North Carolina Gov. Roy Cooper, D, issued an executive order on Friday that outlines the state's next steps toward its goal of halving carbon emissions by 2030, and achieving net zero emissions by 2050.
The order calls for zero-emission vehicles (ZEVs) to comprise 50% of in-state automobile sales by 2030, and requires multiple government agencies to incorporate questions of equity and economic justice into future decision-making processes.
The order drew praise from multiple advocacy groups, who had asked the governor to integrate transportation and equity into the state's climate objectives.
Transportation and equity are the two next fronts on which North Carolina will combat climate change, according to Cooper.

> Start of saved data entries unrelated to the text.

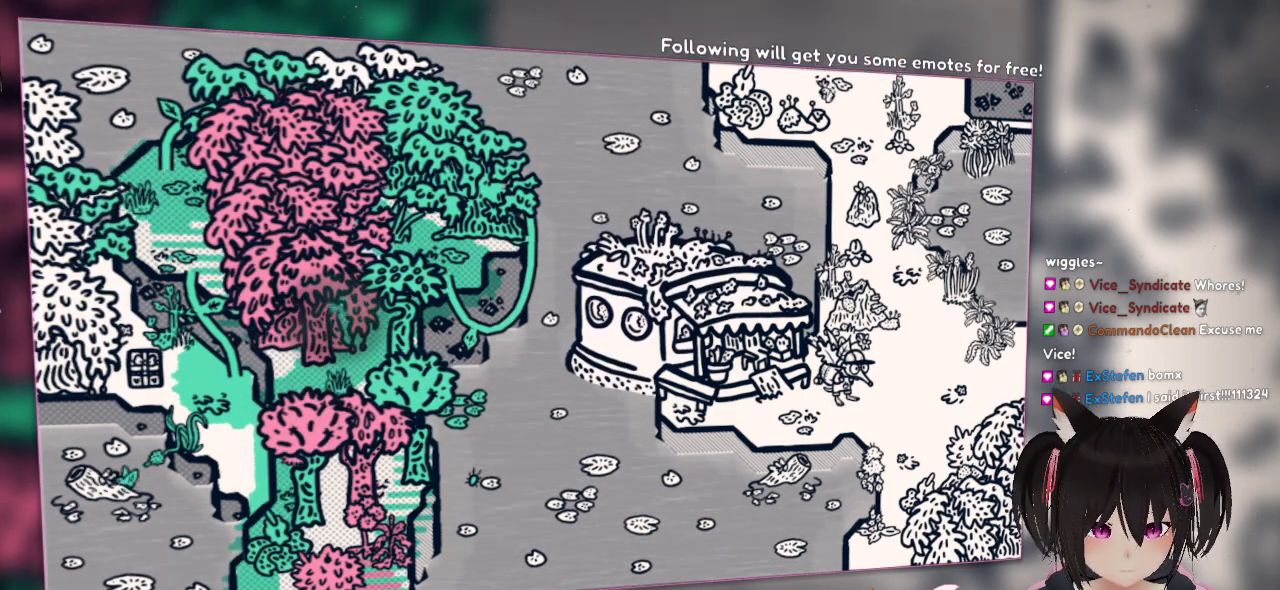
{"buttons": ["A"], "left_stick": "up-left", "right_stick": "center", "events": [[267, "left_stick", "up-left"]]}
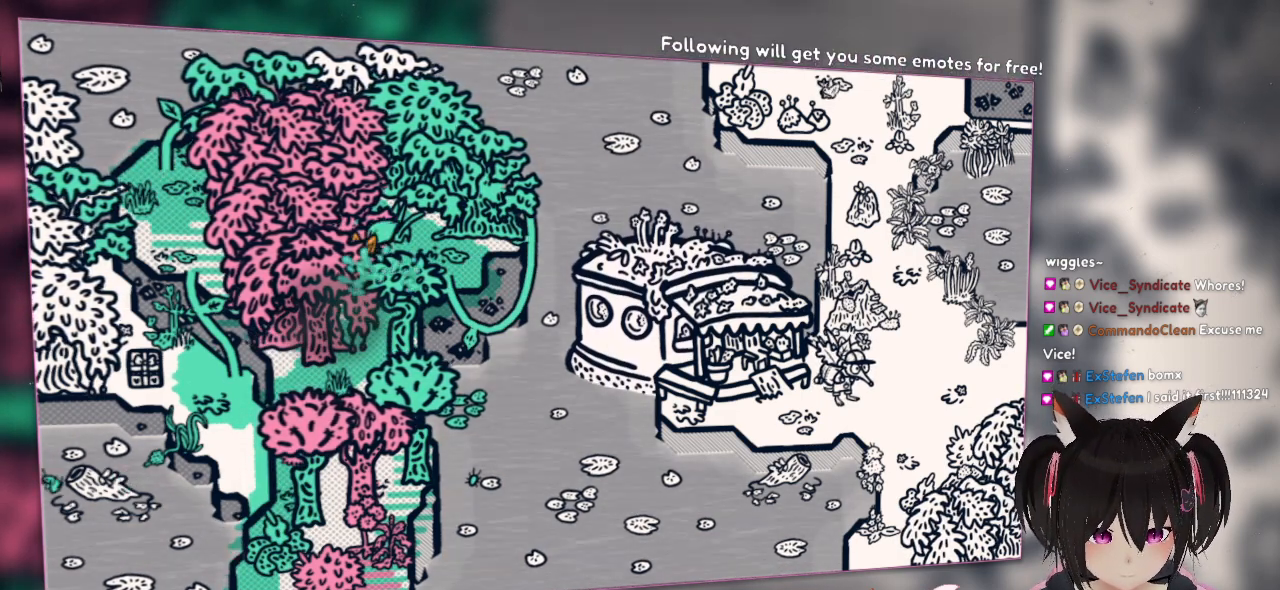
{"buttons": [], "left_stick": "down", "right_stick": "up", "events": [[33, "left_stick", "left"], [100, "A", "up"], [167, "left_stick", "down-left"], [267, "left_stick", "down"], [367, "right_stick", "up"]]}
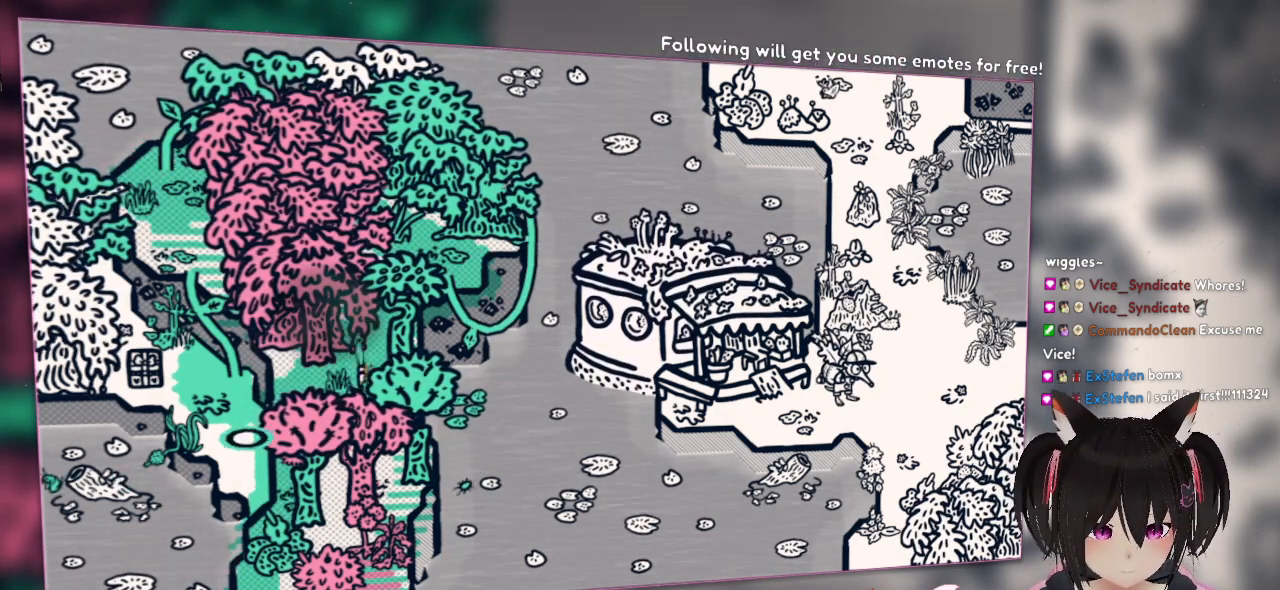
{"buttons": ["R2"], "left_stick": "center", "right_stick": "up-right", "events": [[167, "left_stick", "center"], [200, "right_stick", "up-right"], [500, "R2", "down"]]}
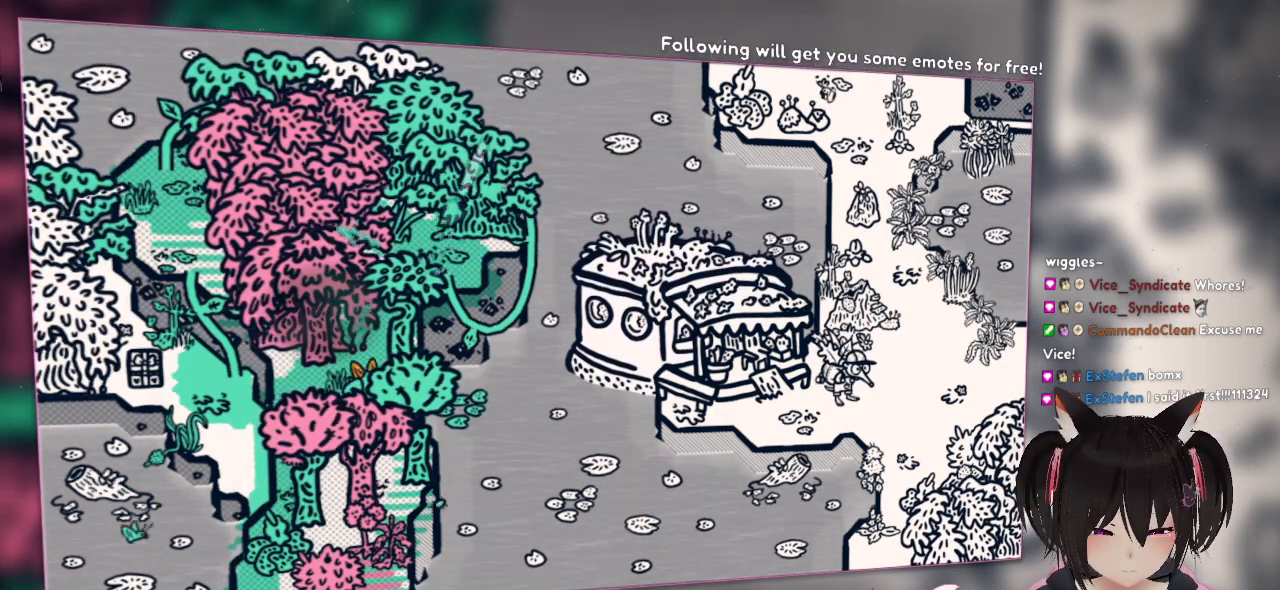
{"buttons": ["R2"], "left_stick": "center", "right_stick": "down-left", "events": [[200, "right_stick", "up"], [400, "right_stick", "down-left"]]}
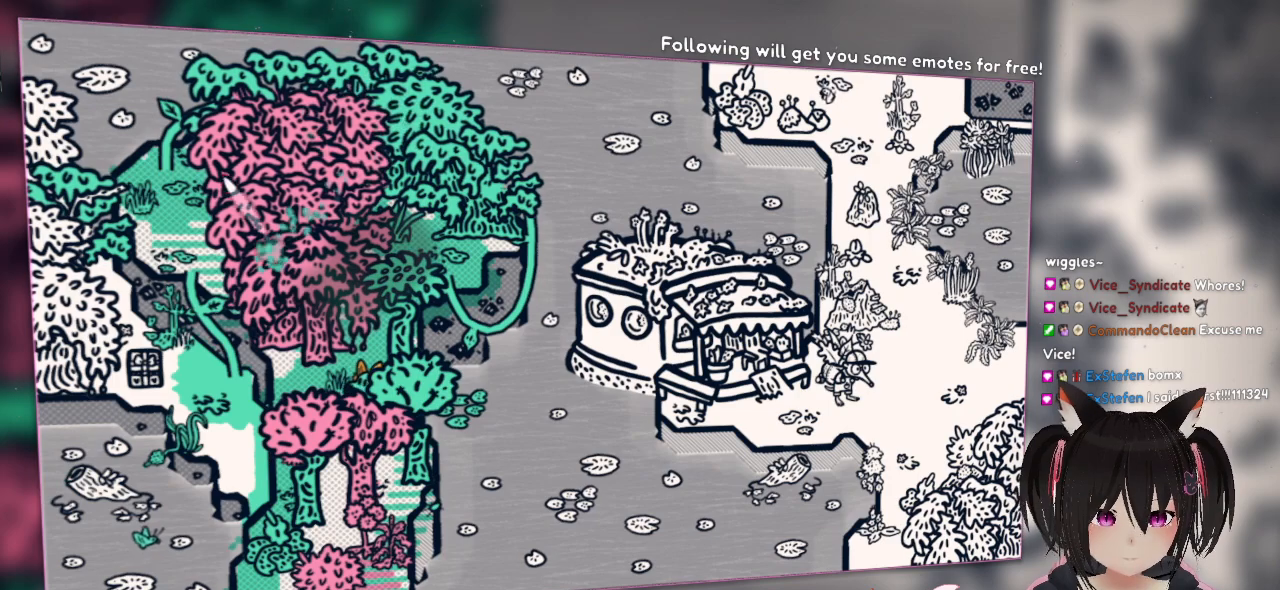
{"buttons": ["R2"], "left_stick": "center", "right_stick": "up-right", "events": [[367, "right_stick", "right"], [433, "right_stick", "up-right"]]}
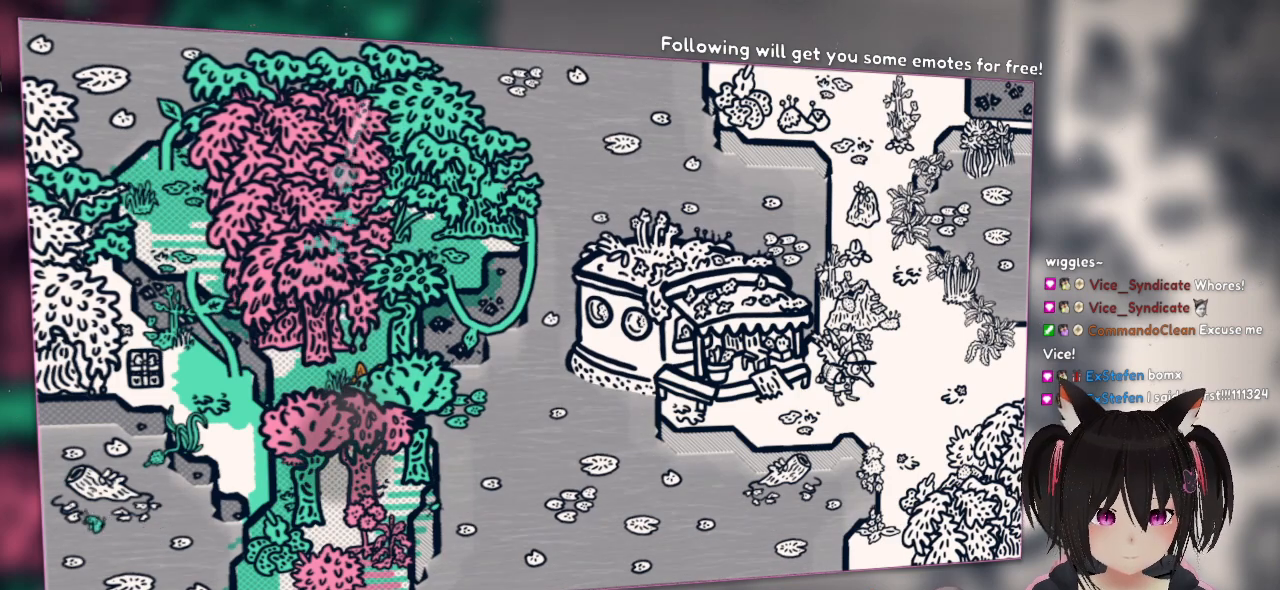
{"buttons": ["R2"], "left_stick": "center", "right_stick": "down", "events": [[133, "right_stick", "up"], [367, "right_stick", "down-left"], [500, "right_stick", "down"]]}
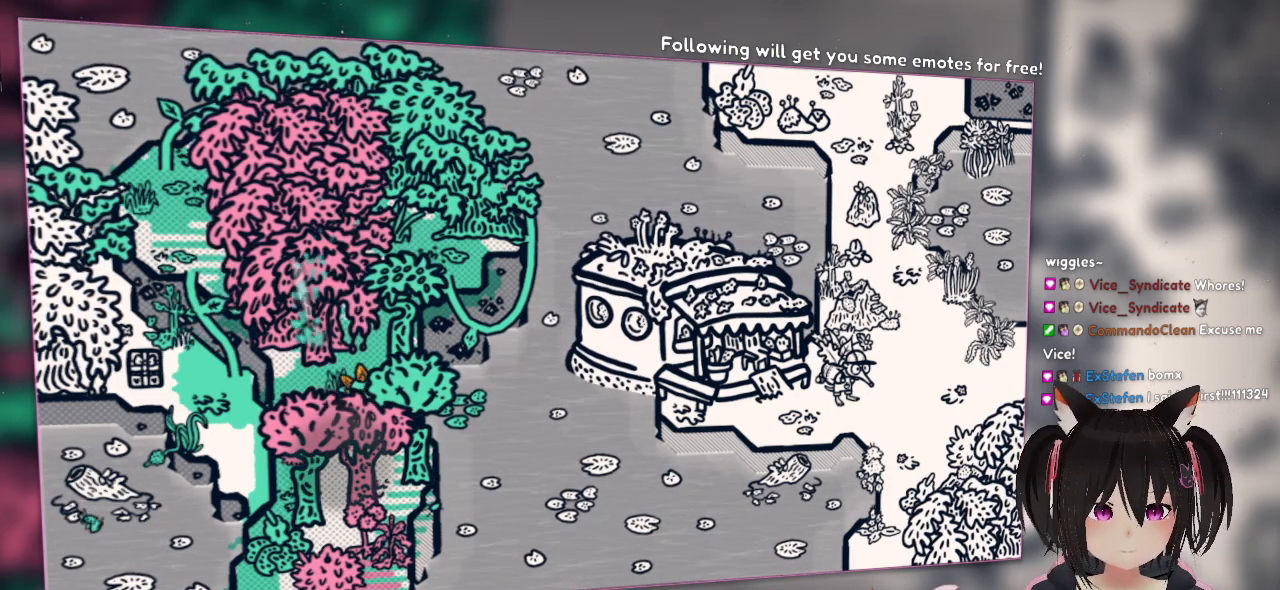
{"buttons": ["R2"], "left_stick": "center", "right_stick": "down", "events": []}
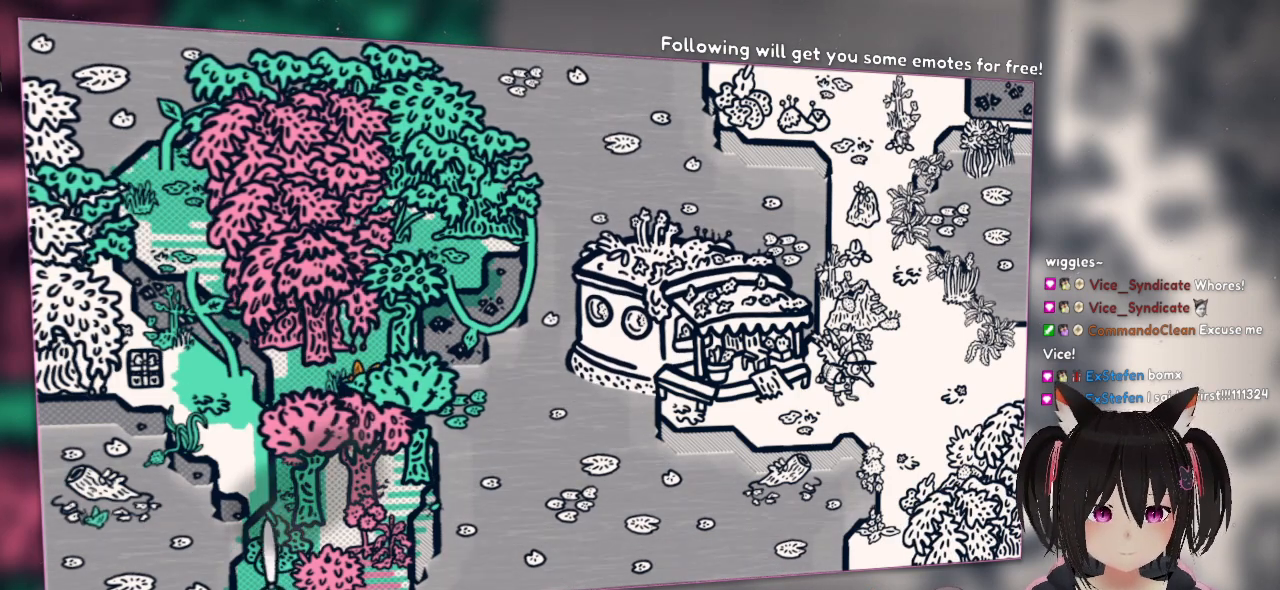
{"buttons": ["R2"], "left_stick": "center", "right_stick": "down", "events": [[133, "right_stick", "up-right"], [367, "right_stick", "down"]]}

Cooper expanded North Carolina's existing climate goals by adding a new target: 1.25 million zero-emission vehicles registered in the state by 2030. The order aims for ZEVs to account for half of all new automobiles sold by that same date, and requires the North Carolina Department of Transportation to work with the state Department of Environmental Quality to develop a Clean Transportation Plan for accomplishing these goals. The plan should include a variety of pathways, including the decreased usage of single occupancy vehicles and increased alternative transportation, according to Friday's order.
The transportation provisions in the executive order create a much more comprehensive climate strategy than previous goals, according to the Southern Environmental Law Center.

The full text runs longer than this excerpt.